This post introduces some work done in collaboration with Mark Eisen about solving optimization problems of the form
$$min_\theta \text{ } E_h[l(h, f_\theta(h))] \ s.t. E_h[g(h, f_\theta(h))] \leq 0$$
where \( l \) is a smooth loss function, and \(g\) is a smooth constraint function. In particular, this optimization has to be done where \(l\) and \(g\) may be unknown or hard to measure. This is the case for wireless power allocation. One goal is to maximize throughput while under power constraints. The throughput is affected by the environment (how the waves bounce around, other wireless interference, etc.) which can be changing over time. The characterstics of the environment can be measured, but not so easily, and it can change quite fast. Thus, Reinforcement Learning (RL) seems to be a good candidate solution. However, most Reinforcement learning algorithms do not optimize with constraints in mind. This work will extend common methods into constrained versions. Our paper is available here.
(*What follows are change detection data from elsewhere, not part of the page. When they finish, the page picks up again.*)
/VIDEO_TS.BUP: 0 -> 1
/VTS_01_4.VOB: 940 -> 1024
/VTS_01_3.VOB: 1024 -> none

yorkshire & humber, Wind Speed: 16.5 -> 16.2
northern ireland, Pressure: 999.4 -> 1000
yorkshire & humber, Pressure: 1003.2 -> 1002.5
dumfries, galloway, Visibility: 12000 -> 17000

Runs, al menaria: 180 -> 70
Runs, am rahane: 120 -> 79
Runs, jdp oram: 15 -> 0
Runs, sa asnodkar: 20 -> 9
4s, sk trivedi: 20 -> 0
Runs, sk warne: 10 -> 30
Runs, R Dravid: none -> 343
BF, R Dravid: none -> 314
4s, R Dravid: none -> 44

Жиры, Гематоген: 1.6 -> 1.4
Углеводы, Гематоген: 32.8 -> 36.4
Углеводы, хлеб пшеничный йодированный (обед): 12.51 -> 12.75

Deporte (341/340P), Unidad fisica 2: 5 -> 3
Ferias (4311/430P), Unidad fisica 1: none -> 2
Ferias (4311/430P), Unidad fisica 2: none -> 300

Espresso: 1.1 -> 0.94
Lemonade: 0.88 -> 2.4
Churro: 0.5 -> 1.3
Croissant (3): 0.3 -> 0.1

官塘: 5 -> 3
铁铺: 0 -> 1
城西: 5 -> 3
I am not an expert in wireless technology. So for a more complete picture, I will point you to examples in our paper that my coauthor has written. A brief summary will be that wireless transceivers have a variety of channels (frequency allocations) on which it can choose to communicate on. The channels are effected by \(h\), the fading. Generally, sending a more powerful signal will allow the message to be recieved with greater probability, though other transmitters might interfere as well. The goal is to allocate power to multiple transmitters across channels to maximize throughput while obeying a power constraint.
Reinforcement learning is a technique to solve Markov Decision Processes (MDP) when some part of the MDP is unknown. There are many great resources for an intro into reinforcement learning such as this book. I will abstain from adding one more slightly worse introduction.
We use policy gradient methods from Reinforcement Learning to find a good policy for wireless allocation. The policy is stochastic, and takes a measurement of the fading environment as input. The output is a distribution over power allocations, represented by the parameters of a truncated Gaussian.
Because we have a constrained problem, just applying policy gradient doesn’t work. Instead, we look at the dual problem. If you are unfamiliar with optimization and duality, this is a large topic to try to breach here. A high level overview is that optimization problems can be represented in a different (dual) form that may be easier to solve. This dual form takes the constraints of the original and puts it into the objective. The optimization is then done over Lagrange multipliers. One thing to note is that solving the dual problem is not always the same as solving the original problem. In the case of convex problems, they are the same. This paper shows that with large enough neural networks to represent the policy, the dual problem is almost the same as solving the original. The dual problem looks like this
$$max_\lambda min_\theta E_h[l(h, f_\theta(h))] + \lambda^T E_h[g(h, f_\theta(h))]\ s.t. \lambda \geq 0 $$
There is a maximization over the Lagrange multipliers, \(\lambda\), and a minimization over the parameters of the policy, \(\theta\). We can treat the Lagrangian (everything within the max-min) as a reward for policy optimizaiton. We can then interleave minimizations, by taking steps with the policy gradient, with maximizations with respect to the lagrange multipliers. This way of alternating optimizations is known as a primal-dual method, and is known method in optimization.
Fig. 1 shows the results of our experiments. We simulated wireless channels with noise, and compared some strategies with the learned policy. The x axis represents time. Our policy gets better with time as it learns from the accumulated experience. The strategies compared with are 1) random allocation, 2) equal power allocation, 3) WMMSE. WWMSE is a state-of-the-art method that requires a model of the capacity function (which our method does not have access to). We can do this in simulation, because we can choose a capacity function and give it to WWMSE. The graphs show that we can obtain comparable performance to WMMSE without having to model the capacity function.
This work shows that there is some promise in using Reinforcement Learning to optimize wireless power allocation. Since this paper’s publication, Mark has extended it to use graph neural networks.
Sutton, R. S., Barto, A. G. (2018 ). Reinforcement Learning: An Introduction. The MIT Press.